In his presentation, Monk countered the idea that the United States, like China, has also sought to exercise influence over Australian politics, quoting Australian author and academic Professor Clive Hamilton: “The United States never had the kind of economic leverage over Australia that China has.”

“It hasn’t endangered our democratic system of elected governments and its government has never attempted to erode the rule of law, nor has it attempted to mobilize the diaspora to oppose Australian policy.”

Monk echoed Hamilton’s question of whether we could ever imagine the United States “using our laws to frighten publishers” into dropping books critical of their government’s conduct.

Hamilton’s own book ‘Silent Invasion: China’s Influence in Australia’ was rejected by publisher Allen & Unwin just before it was due to be printed for fear of defamation action from supporters or agents of the CCP. A further two publishers also pulled out of publishing his book for fear of CCP legal backlash, Hamilton said.

CCP Working to Weaken Australia-US Ties

Monk said that the immediate objective of the CCP in its infiltration of Australian politics was to separate Australia from the United States.

One of their main reasons for wanting to do this is that Australia is a “major bastion of the U.S. security framework in the Pacific”—detaching Australian from the U.S. alliance would “remove that rear base and anchor from the U.S. strategic framework,” he said.

Monk also said that the intelligence community believes that the CCP also wants to have continued and reliable access to Australia’s raw materials without any possible U.S. interference.

And “we’d be perfectly happy to sell” those raw materials to them, Monk added, “but they have their own strategic and rather mercantilist view of how you make that happen.”

No Signs of Opening Up

During his presentation, Monk said that many of those who object to public criticism of the CCP, such as some prominent former Australian politicians, have long believed that China under the CCP would “liberalize and open up.”

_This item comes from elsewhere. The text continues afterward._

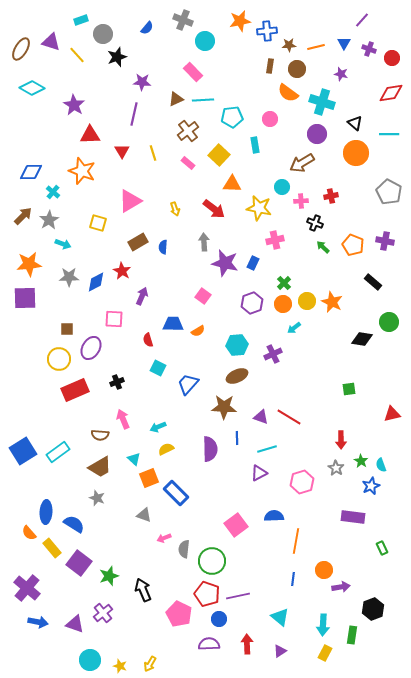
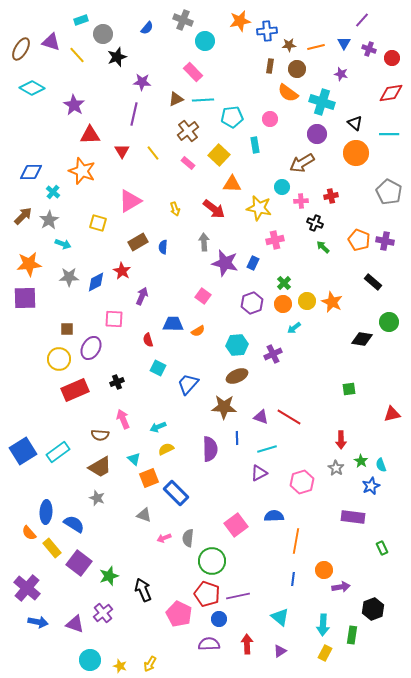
yellow line at (153, 153): rotated 21 degrees counterclockwise
orange pentagon at (353, 245): moved 6 px right, 5 px up
gray semicircle at (184, 549): moved 4 px right, 11 px up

Carr, for instance, said during an interview with the Financial Review: “Like many Chinese, I look forward to the day when there is a contestable political system. I look forward to a presidential primary in Shandong.”

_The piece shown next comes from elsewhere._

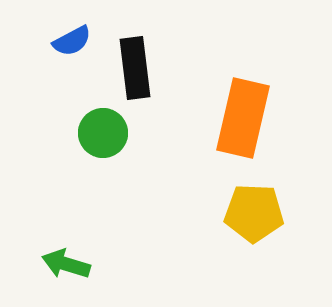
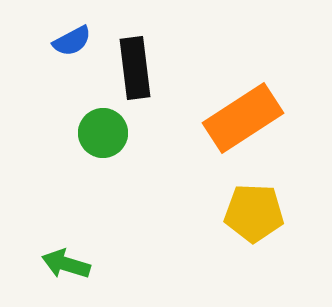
orange rectangle: rotated 44 degrees clockwise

Monk, however, said that such expectations are unlikely to be fulfilled.

“The sobering reality,” he said, is that the CCP is not liberalizing or opening up.

“It has not done that. It is not doing that.

“It has set its face against doing that, and that’s where the challenge lies.”

“Since 1989, the Chinese Communist Party has steadfastly rejected such a path forward. Moreover, it is pressing hard to corral citizen movements with democratic principles in both Hong Kong and Taiwan.”

“China is ruled in a thoroughly and ruthlessly dictatorial manner … the party has suppressed and continues to suppress any and every organization that might pose the least challenge to its arbitrary rule,” Monk said.

China’s Potential is Being Undermined by the CCP

At a Mineral Council of Australia (MCA) event in July 2018, former Australian trade minister Andrew Robb said that if Australia plays its foreign policy “cards” towards China “correctly,” it can enjoy sustained growth for decades from China’s demand for Australian resources, the ABC reported.

Robb has since drawn widespread criticism for taking up an A$880,000 per year ($640,000) (plus expenses) consultancy position with the Chinese-owned company Landbridge directly after leaving parliament.

Robb said that China, alongside India, is emerging as a major player in Asia and is set, this century, to share power with the United States.

Monk, however, offered a less assured and optimistic projection of China’s future under CCP rule. He relayed the views of several prominent China analysts who have observed that the country faces significant systemic and structural challenges that it may not be equipped to deal with.

One significant problem facing the Chinese regime is the degradation of China’s natural environment, Monk said.

“The water table in North China is dropping precipitously, their rivers are seriously polluted, much of the soil is adulterated. The air is seriously polluted in many cities.”